■ Exercise task ■
List every line of the records below that contains the word "Page", copying each such line in full.

■ Exercise materials ■
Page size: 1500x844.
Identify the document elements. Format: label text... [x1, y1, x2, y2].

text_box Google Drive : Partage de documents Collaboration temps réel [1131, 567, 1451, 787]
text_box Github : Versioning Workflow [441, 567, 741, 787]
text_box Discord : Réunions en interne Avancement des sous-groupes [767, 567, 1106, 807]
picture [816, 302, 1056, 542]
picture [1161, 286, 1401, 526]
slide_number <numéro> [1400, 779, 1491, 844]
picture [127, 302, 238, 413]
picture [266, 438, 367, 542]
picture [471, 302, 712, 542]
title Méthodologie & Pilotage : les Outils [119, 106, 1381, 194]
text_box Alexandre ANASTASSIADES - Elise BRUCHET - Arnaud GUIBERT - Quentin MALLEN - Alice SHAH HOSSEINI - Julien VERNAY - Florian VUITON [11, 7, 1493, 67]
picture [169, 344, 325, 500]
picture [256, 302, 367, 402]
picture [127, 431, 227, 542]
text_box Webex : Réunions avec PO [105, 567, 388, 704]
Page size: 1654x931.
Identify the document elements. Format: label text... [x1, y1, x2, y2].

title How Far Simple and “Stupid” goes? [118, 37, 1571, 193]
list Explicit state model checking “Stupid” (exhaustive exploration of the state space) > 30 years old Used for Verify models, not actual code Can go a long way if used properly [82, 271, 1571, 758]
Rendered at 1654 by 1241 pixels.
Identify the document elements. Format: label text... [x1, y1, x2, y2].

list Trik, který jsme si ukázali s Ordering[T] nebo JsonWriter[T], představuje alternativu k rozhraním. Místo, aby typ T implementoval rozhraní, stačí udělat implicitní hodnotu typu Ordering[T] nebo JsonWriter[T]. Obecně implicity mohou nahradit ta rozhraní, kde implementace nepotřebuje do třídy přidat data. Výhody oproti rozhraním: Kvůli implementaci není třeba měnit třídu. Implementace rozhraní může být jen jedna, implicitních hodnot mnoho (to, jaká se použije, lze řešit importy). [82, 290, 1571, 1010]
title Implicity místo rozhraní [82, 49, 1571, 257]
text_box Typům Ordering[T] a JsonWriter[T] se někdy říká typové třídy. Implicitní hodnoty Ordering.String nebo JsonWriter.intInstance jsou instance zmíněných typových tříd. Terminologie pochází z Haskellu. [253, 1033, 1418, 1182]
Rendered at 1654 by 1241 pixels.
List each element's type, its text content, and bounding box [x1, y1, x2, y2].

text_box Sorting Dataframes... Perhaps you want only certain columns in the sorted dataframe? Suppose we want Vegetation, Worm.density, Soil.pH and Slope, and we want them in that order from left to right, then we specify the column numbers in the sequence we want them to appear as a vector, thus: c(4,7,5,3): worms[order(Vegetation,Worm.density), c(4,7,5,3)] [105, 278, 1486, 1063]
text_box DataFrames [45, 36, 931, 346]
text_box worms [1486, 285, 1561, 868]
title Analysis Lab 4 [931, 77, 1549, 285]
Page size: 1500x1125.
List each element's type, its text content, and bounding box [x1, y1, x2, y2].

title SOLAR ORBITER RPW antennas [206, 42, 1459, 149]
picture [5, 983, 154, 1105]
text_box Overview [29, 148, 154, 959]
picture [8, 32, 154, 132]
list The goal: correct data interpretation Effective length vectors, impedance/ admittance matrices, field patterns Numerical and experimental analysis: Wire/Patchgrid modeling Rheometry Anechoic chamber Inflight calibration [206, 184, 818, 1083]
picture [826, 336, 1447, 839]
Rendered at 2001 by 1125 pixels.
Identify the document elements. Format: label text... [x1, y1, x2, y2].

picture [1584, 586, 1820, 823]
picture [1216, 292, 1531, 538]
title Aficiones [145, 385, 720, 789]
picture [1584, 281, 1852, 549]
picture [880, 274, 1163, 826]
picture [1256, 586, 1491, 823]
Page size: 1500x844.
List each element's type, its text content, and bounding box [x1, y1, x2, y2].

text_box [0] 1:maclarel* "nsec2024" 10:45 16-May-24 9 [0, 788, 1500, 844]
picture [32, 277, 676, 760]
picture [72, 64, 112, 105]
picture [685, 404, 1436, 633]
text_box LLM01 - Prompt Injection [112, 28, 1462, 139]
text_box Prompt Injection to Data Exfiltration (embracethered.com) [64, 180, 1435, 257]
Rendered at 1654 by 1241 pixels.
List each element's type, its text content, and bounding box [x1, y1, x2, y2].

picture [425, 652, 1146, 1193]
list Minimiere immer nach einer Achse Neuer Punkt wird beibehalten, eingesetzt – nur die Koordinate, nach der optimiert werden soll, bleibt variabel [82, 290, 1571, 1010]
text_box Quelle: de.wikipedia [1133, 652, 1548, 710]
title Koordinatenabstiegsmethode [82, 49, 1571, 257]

■ Response ■
Page size: 1500x844.
Page size: 1654x931.
Page size: 1500x1125.
Page size: 1500x844.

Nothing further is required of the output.